Um mich herum höre ich leise Gespräche. Mütter und ihre erwachsenen Töchter, Freunde aller Lebensphasen, Alleinreisende … ob Yoga Retreat, Detox Retreat oder Irma-Menü, sie alle verbindet eins: Sie haben den Mut, sich ein paar Tage mit sich auseinander zu setzen. Sie geben sich die Chance, die Perspektive zu justieren oder gar zu verändern. Dem Wächter der Komfort-Zone ein paar Tage frei zu geben und ihn einzutauschen gegen das Team des Hotel Post Bezau, in dem jeder seinen Teil zur Ganzheitlichkeit beiträgt.

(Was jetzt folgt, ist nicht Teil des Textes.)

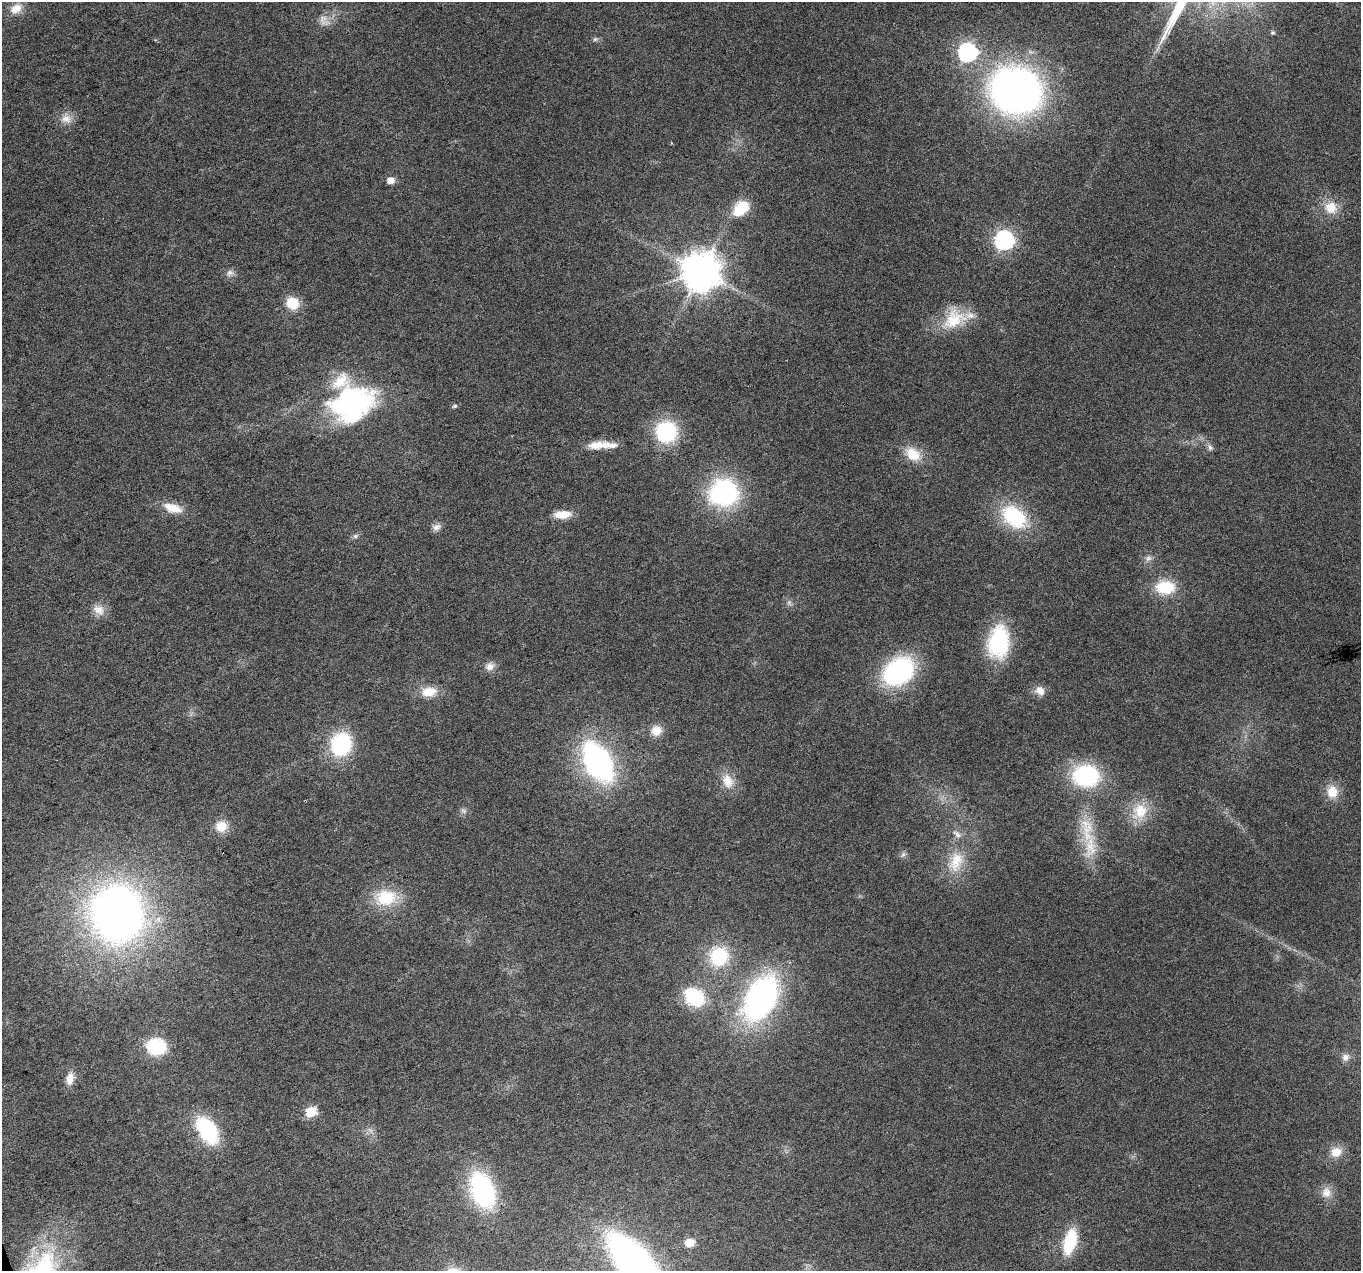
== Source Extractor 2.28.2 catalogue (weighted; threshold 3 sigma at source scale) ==
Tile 7 of 4 x 4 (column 3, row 2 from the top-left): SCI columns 2720-4078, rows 2662-3930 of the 5437 x 5268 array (HDU 1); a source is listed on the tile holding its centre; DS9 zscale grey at full resolution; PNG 1363 x 1273 px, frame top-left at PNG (2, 2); no overlay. Shown black and unused: <1% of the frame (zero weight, under 3 of 6 exposures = <1% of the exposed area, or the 3 px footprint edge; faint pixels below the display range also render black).
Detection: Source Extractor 2.28.2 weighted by HDU 2 'WHT'; one run over the whole footprint, this tile lists its part. Background 0.0284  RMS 0.0027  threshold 0.0112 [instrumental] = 3 sigma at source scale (4.09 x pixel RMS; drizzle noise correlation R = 1.36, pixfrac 0.8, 0.0396/0.0396 arcsec/px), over >= 5 px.
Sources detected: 72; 1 too faint to see at this stretch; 1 inside a brighter object's white glare — not listed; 5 inside a brighter listed object's ellipse — not listed separately; the other 65 listed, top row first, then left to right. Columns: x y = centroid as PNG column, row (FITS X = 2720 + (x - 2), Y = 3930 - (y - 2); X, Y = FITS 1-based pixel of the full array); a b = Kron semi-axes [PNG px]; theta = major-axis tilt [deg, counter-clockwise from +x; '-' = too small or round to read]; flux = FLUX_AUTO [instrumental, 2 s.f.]
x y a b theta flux
16 9 17 12 34 3.2
324 21 19 13 -53 2.6
1272 33 6 6 - 0.47
595 39 7 5 20 0.6
1157 48 10 3 69 0.67
967 52 8 7 - 92
1015 90 42 36 -14 150
66 118 15 13 -21 2.7
391 180 6 5 - 3
741 208 13 9 46 13
1331 208 18 17 - 5.1
1004 240 8 7 - 110
701 272 11 11 - 770
230 273 11 9 11 1.3
292 303 16 14 -41 5.6
954 319 34 24 34 10
351 402 56 35 16 49
455 406 6 6 - 0.55
666 432 16 16 - 29
599 445 30 10 3 4.8
1210 447 10 7 -56 0.95
913 454 22 15 -35 6
724 492 25 23 6 44
173 508 26 12 -18 4.8
563 515 20 9 3 3.9
1014 517 30 21 -40 20
436 527 12 9 15 1.4
355 536 8 6 16 0.71
1148 558 10 8 61 1.2
1165 587 22 15 -4 10
99 610 17 12 -30 2.9
998 642 33 21 83 23
490 666 12 10 35 1.9
898 671 32 24 37 36
1040 691 14 11 -40 2.2
429 692 21 13 5 4.8
656 731 13 12 - 3.1
341 744 19 16 70 27
598 762 37 23 -60 62
1086 776 24 20 -7 29
728 781 22 15 -69 4.4
1332 792 17 14 -86 4.3
463 811 9 6 -48 0.8
1140 811 27 21 62 7.6
221 826 16 15 - 4.2
1090 847 42 18 86 9.9
903 855 9 6 50 0.76
956 862 33 20 73 9.1
385 898 31 21 4 11
117 914 48 44 -80 180
719 956 23 22 - 16
694 997 22 17 -36 16
761 998 38 22 62 89
156 1046 13 11 -7 23
1346 1057 11 10 - 1.5
70 1078 16 10 79 2.7
311 1112 6 6 - 16
207 1130 20 12 -57 33
370 1130 11 3 -50 0.64
1336 1152 15 13 25 3.6
482 1190 29 18 -68 44
1326 1192 15 14 - 2.9
689 1242 9 8 - 3.3
1070 1242 27 12 75 13
635 1264 56 23 -49 120
Isophote crosses this tile's border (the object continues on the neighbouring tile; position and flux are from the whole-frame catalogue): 1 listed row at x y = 635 1264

Der Koch Jan, dessen Schatzkammer ich eben besichtigen durfte während er mir erzählt hat, wie lange sie nach den Einmachgläsern in passender Größe hatten suchen müssen. Paul, der mir bei der Massage im Susanne Kaufmann Spa Übungen für später mit auf den Weg gab, statt nur kurzfristig die Blockaden im Läuferrücken zu lösen. Julia, die meine Einstellung zum Yoga nachhaltig verändern konnte. Es ist nicht mal neun und zu Hause hätte ich sicherlich das Gefühl, noch irgendetwas „erledigen“ zu müssen. Hier nicht – denn hier bin ich nur für mich. Und so falle ich eine knappe halbe Stunde später in einen tiefen Schlaf. Gut so, denn morgen wandere ich dem Sonnenaufgang entgegen!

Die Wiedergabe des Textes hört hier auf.